## TASK DIRECTIONS
Some of the lines below need repeating. Reproduce exactly those between the lines holding "120,1424 125,1409C137,1380 185,1372" and "190,358 201,361C208,363 215,368", inclusive.

>>>

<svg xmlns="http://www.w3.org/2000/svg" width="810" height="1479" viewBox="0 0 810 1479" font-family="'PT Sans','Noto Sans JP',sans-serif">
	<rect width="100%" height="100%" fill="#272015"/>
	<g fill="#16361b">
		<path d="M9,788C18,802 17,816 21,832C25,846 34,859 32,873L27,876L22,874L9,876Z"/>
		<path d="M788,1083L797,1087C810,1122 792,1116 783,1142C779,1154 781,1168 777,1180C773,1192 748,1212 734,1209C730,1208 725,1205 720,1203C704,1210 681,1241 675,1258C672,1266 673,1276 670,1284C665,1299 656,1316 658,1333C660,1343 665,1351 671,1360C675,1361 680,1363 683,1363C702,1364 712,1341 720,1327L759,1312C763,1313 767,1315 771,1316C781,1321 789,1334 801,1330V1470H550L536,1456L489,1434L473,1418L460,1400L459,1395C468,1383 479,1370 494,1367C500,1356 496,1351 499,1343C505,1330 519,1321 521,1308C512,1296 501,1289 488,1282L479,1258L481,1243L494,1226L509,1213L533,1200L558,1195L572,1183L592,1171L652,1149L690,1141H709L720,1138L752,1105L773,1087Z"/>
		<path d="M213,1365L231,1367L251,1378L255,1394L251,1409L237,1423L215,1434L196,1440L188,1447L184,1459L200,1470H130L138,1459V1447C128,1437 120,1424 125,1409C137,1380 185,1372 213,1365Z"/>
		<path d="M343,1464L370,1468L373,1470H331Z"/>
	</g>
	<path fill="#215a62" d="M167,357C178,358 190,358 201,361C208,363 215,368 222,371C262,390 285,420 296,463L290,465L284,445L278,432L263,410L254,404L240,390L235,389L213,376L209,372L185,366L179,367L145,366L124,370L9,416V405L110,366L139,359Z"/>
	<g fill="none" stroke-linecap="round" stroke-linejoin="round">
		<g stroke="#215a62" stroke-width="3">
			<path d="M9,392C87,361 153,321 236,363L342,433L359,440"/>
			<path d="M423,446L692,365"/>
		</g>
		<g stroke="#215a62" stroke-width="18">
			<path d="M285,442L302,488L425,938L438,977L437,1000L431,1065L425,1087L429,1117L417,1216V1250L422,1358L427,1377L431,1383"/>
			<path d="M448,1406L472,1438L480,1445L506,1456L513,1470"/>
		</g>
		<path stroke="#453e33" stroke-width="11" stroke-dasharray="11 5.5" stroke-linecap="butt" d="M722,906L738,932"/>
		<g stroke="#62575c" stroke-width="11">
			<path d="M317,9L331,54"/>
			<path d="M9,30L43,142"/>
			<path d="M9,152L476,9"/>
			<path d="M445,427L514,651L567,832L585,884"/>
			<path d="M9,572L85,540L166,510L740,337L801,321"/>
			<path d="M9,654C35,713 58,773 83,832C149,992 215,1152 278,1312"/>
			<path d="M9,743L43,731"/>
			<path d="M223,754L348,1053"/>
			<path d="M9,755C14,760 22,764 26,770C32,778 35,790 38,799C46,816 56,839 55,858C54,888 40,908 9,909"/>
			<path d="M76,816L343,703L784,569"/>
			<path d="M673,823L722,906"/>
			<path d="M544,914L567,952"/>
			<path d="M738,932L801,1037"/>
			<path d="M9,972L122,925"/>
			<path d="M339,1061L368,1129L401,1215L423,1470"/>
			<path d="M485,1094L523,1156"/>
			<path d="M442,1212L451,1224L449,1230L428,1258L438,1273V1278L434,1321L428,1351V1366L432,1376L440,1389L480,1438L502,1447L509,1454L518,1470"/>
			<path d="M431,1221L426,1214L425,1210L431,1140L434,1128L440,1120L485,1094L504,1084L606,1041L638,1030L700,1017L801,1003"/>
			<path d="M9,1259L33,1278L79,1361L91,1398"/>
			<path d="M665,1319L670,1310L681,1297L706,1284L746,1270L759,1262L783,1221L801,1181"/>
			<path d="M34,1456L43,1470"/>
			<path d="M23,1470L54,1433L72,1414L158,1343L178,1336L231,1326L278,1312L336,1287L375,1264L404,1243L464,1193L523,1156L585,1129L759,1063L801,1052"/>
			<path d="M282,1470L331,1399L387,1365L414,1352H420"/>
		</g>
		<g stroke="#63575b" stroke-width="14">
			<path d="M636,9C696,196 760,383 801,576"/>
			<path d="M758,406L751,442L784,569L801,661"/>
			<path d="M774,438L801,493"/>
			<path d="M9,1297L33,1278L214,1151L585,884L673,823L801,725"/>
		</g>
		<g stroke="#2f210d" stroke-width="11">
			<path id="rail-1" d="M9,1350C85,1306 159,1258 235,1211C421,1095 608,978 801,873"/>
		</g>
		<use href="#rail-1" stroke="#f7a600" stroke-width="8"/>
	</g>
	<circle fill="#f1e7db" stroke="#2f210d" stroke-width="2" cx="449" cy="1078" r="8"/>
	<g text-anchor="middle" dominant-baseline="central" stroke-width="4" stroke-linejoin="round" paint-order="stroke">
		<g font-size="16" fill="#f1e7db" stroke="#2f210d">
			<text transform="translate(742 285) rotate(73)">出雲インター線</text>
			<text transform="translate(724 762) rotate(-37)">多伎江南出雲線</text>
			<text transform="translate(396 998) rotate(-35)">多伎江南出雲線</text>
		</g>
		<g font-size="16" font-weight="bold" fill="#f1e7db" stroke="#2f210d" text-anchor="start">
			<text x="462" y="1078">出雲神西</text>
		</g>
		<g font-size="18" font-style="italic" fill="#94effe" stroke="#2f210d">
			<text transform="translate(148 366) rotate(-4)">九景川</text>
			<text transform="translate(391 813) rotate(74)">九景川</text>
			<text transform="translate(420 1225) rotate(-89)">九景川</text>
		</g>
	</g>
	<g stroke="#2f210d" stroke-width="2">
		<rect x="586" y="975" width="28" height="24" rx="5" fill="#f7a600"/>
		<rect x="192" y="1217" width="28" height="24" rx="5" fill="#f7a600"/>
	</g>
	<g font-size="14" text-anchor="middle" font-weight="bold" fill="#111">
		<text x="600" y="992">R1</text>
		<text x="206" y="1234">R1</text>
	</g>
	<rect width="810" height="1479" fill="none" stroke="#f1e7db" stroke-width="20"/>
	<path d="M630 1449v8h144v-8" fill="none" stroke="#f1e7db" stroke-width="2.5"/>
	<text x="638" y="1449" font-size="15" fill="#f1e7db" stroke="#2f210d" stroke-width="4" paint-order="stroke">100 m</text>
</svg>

<<<

## RESULT
		<path d="M213,1365L231,1367L251,1378L255,1394L251,1409L237,1423L215,1434L196,1440L188,1447L184,1459L200,1470H130L138,1459V1447C128,1437 120,1424 125,1409C137,1380 185,1372 213,1365Z"/>
		<path d="M343,1464L370,1468L373,1470H331Z"/>
	</g>
	<path fill="#215a62" d="M167,357C178,358 190,358 201,361C208,363 215,368 222,371C262,390 285,420 296,463L290,465L284,445L278,432L263,410L254,404L240,390L235,389L213,376L209,372L185,366L179,367L145,366L124,370L9,416V405L110,366L139,359Z"/>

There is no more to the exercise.